Where the records below show a line containing "cells show medium", start copying; end with the line containing "staining of testis", and copy it too.

Source records:
>>>>
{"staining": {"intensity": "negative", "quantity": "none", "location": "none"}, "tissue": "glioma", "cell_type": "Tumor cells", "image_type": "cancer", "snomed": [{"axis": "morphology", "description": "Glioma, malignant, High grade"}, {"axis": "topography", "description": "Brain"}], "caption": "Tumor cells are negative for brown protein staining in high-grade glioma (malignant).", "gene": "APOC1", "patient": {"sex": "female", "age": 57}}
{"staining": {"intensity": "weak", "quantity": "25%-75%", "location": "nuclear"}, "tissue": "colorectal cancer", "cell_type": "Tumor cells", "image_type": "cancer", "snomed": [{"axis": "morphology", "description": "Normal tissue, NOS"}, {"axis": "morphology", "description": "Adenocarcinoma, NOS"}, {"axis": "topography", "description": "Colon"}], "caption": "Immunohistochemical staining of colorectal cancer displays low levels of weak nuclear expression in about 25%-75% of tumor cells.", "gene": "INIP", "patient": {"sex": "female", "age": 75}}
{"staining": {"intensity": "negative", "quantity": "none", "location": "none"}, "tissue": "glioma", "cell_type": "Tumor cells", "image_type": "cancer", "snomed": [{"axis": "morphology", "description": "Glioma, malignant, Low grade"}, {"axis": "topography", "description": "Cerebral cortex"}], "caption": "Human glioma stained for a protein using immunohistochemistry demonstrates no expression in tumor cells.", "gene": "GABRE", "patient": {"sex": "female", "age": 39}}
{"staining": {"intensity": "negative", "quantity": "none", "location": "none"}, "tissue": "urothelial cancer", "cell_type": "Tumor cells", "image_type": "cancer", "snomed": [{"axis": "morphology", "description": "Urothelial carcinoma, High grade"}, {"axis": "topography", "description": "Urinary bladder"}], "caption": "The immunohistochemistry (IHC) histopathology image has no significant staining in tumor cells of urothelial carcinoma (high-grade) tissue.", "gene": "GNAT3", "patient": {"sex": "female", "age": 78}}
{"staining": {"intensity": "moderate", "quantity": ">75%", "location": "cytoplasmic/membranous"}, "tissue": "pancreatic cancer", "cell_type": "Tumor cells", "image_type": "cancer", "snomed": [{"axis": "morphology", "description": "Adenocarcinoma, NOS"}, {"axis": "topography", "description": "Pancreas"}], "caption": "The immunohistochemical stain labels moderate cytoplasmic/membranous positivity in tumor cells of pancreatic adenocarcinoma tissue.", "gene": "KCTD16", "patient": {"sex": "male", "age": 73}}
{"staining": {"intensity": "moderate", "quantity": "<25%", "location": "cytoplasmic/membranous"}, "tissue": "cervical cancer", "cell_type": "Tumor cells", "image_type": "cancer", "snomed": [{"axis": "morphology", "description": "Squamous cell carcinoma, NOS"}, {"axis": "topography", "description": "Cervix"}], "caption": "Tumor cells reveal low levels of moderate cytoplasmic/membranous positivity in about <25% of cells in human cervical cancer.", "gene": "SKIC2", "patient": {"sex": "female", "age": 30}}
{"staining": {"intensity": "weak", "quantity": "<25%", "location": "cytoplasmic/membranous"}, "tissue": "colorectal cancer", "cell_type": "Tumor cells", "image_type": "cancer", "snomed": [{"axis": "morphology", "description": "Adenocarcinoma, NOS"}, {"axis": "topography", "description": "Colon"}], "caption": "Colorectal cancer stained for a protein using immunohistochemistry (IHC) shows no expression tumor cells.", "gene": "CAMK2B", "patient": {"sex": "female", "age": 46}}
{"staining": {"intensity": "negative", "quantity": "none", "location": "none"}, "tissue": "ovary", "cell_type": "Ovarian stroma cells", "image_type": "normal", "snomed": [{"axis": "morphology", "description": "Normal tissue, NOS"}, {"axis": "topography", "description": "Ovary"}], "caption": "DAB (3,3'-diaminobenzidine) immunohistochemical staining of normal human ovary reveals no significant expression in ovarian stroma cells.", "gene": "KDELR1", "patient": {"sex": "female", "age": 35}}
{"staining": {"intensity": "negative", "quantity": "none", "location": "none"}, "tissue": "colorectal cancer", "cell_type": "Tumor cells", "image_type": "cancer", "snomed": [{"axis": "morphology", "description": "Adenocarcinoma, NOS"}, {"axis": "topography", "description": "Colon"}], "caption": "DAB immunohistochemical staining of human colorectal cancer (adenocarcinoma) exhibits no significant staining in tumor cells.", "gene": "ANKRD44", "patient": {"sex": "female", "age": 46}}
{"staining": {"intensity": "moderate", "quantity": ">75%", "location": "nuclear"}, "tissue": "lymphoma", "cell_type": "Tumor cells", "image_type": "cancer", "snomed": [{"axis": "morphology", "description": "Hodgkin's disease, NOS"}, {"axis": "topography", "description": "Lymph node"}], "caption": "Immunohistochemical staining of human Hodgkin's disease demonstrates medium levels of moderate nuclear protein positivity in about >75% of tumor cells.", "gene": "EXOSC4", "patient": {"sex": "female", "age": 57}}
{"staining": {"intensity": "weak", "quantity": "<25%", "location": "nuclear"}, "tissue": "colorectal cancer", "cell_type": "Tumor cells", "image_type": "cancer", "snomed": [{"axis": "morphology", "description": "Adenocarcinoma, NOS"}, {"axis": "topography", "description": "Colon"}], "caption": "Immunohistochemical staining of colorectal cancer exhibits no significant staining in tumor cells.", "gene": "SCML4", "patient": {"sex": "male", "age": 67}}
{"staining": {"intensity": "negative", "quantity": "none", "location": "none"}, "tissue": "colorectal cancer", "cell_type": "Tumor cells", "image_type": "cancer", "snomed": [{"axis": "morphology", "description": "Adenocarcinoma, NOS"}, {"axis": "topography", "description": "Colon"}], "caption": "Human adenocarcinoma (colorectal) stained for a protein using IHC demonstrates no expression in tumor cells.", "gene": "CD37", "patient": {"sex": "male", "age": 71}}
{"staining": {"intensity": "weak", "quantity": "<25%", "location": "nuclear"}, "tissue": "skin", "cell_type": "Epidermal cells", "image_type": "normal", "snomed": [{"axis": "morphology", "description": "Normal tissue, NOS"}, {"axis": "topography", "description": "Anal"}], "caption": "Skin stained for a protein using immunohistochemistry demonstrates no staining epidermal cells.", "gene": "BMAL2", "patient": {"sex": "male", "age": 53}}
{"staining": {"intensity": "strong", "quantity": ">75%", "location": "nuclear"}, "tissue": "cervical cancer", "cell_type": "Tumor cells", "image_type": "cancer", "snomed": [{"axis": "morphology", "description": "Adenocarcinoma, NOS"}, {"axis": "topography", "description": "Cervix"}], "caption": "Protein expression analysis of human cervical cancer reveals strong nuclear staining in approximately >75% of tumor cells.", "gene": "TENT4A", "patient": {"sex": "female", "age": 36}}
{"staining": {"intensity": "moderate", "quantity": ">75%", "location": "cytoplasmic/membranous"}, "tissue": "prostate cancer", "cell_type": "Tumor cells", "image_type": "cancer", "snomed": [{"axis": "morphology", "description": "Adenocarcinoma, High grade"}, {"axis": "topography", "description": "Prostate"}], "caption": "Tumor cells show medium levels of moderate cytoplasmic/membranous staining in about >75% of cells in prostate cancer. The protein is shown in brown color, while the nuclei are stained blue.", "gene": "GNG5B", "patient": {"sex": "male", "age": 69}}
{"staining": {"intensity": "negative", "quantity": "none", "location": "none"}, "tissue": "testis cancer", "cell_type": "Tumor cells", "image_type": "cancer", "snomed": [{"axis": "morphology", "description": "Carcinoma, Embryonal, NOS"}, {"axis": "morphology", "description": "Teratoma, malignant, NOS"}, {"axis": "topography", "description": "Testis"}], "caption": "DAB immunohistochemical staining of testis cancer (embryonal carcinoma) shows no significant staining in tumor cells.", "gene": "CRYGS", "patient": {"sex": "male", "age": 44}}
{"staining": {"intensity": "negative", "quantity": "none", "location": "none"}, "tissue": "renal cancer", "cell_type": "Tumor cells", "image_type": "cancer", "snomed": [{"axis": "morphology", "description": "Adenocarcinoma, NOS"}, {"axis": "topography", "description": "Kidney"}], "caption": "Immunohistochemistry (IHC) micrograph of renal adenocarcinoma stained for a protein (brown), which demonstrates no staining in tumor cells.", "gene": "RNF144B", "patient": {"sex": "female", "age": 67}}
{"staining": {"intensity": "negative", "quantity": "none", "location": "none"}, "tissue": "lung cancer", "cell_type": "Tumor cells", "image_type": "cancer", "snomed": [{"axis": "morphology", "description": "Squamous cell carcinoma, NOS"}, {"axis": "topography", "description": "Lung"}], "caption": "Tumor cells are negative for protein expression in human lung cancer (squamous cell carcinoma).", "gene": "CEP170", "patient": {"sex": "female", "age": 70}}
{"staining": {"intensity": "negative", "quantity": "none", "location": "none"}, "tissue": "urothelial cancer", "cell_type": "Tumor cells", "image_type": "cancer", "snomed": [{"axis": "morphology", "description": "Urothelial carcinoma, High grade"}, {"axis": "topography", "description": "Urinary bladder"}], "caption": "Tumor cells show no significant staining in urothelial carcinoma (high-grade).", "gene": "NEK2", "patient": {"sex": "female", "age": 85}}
<<<<
Written response:
{"staining": {"intensity": "moderate", "quantity": ">75%", "location": "cytoplasmic/membranous"}, "tissue": "prostate cancer", "cell_type": "Tumor cells", "image_type": "cancer", "snomed": [{"axis": "morphology", "description": "Adenocarcinoma, High grade"}, {"axis": "topography", "description": "Prostate"}], "caption": "Tumor cells show medium levels of moderate cytoplasmic/membranous staining in about >75% of cells in prostate cancer. The protein is shown in brown color, while the nuclei are stained blue.", "gene": "GNG5B", "patient": {"sex": "male", "age": 69}}
{"staining": {"intensity": "negative", "quantity": "none", "location": "none"}, "tissue": "testis cancer", "cell_type": "Tumor cells", "image_type": "cancer", "snomed": [{"axis": "morphology", "description": "Carcinoma, Embryonal, NOS"}, {"axis": "morphology", "description": "Teratoma, malignant, NOS"}, {"axis": "topography", "description": "Testis"}], "caption": "DAB immunohistochemical staining of testis cancer (embryonal carcinoma) shows no significant staining in tumor cells.", "gene": "CRYGS", "patient": {"sex": "male", "age": 44}}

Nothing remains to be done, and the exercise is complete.